**WHAT NEEDS TO BE DONE**
Reproduce every text line of the material below verbatim, leaving the pictures out.

**SOURCE DATA**
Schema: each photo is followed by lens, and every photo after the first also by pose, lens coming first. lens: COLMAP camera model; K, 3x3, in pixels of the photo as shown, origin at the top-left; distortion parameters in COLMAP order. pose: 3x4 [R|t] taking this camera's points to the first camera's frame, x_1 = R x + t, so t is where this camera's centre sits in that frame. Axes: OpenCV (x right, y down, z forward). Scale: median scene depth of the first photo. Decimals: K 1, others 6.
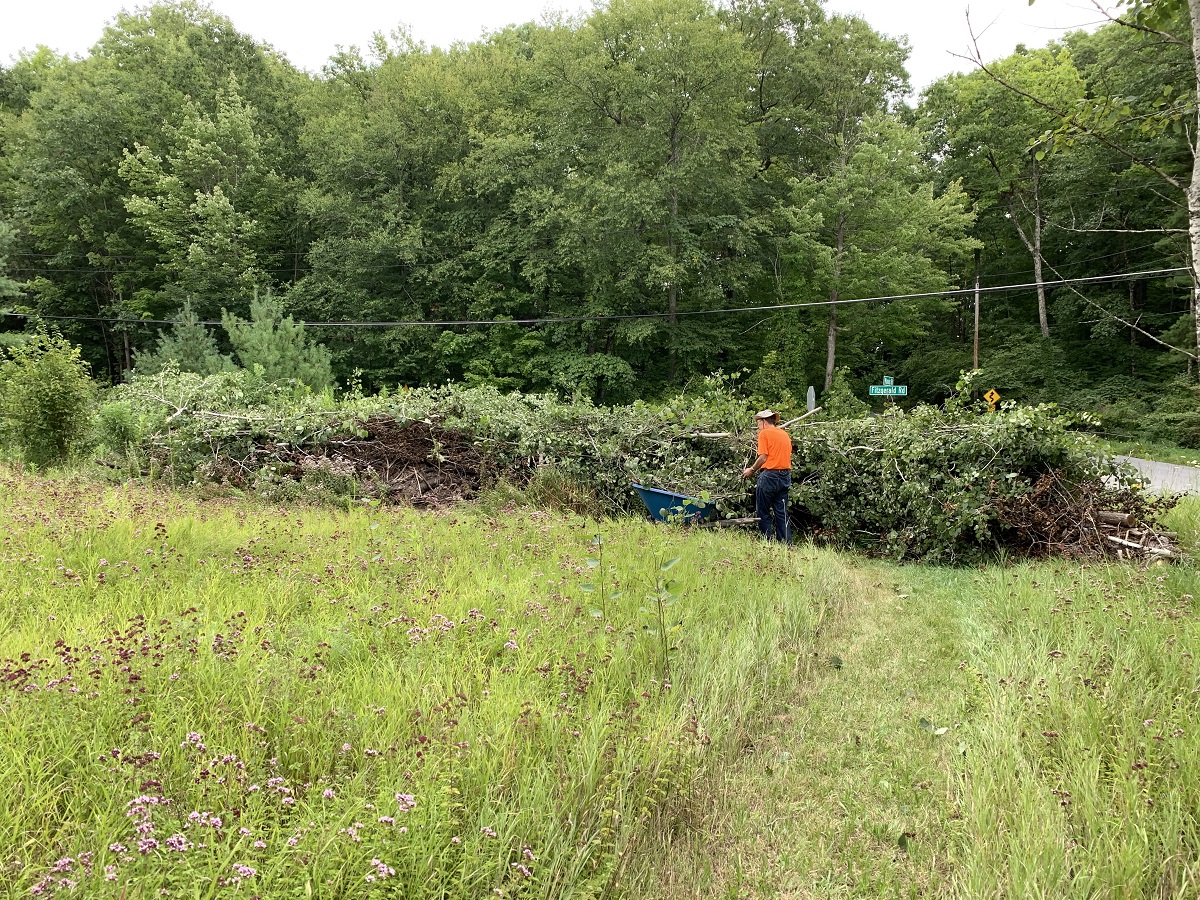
lens RADIAL K [[928.1, 0, 600.8], [0, 928.1, 417.2], [0, 0, 1]] dist [0.028106, -0.022302]
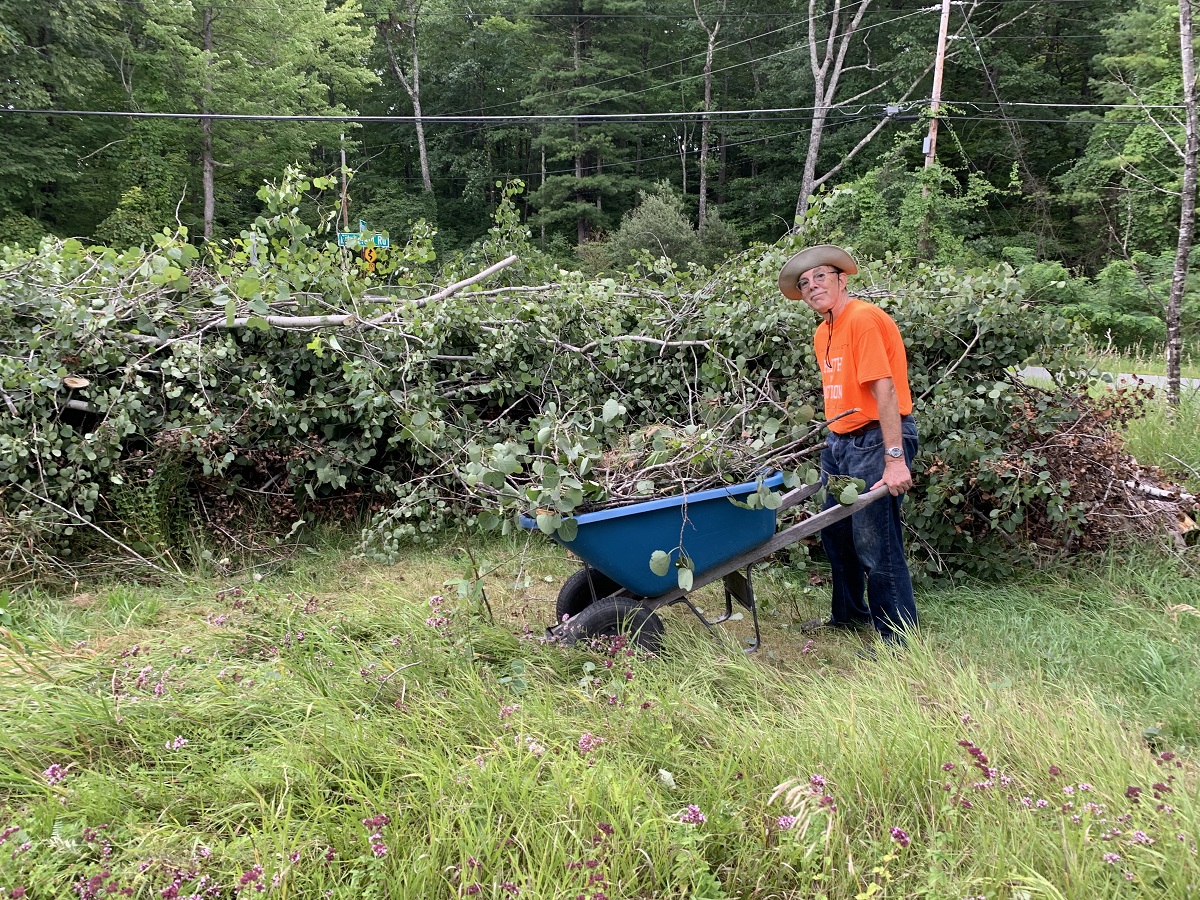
lens RADIAL K [[928.1, 0, 600.8], [0, 928.1, 417.2], [0, 0, 1]] dist [0.028106, -0.022302]
pose [[0.767071, -0.103520, 0.633155, -0.017170], [0.008146, 0.988388, 0.151730, -0.000257], [-0.641510, -0.111230, 0.759008, 0.180324]]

**YOUR RESPONSE**
Schema: each photo is followed by lens, and every photo after the first also by pose, lens coming first. lens: COLMAP camera model; K, 3x3, in pixels of the photo as shown, origin at the top-left; distortion parameters in COLMAP order. pose: 3x4 [R|t] taking this camera's points to the first camera's frame, x_1 = R x + t, so t is where this camera's centre sits in that frame. Axes: OpenCV (x right, y down, z forward). Scale: median scene depth of the first photo. Decimals: K 1, others 6.
lens RADIAL K [[928.1, 0, 600.8], [0, 928.1, 417.2], [0, 0, 1]] dist [0.028106, -0.022302]
lens RADIAL K [[928.1, 0, 600.8], [0, 928.1, 417.2], [0, 0, 1]] dist [0.028106, -0.022302]
pose [[0.767071, -0.103520, 0.633155, -0.017170], [0.008146, 0.988388, 0.151730, -0.000257], [-0.641510, -0.111230, 0.759008, 0.180324]]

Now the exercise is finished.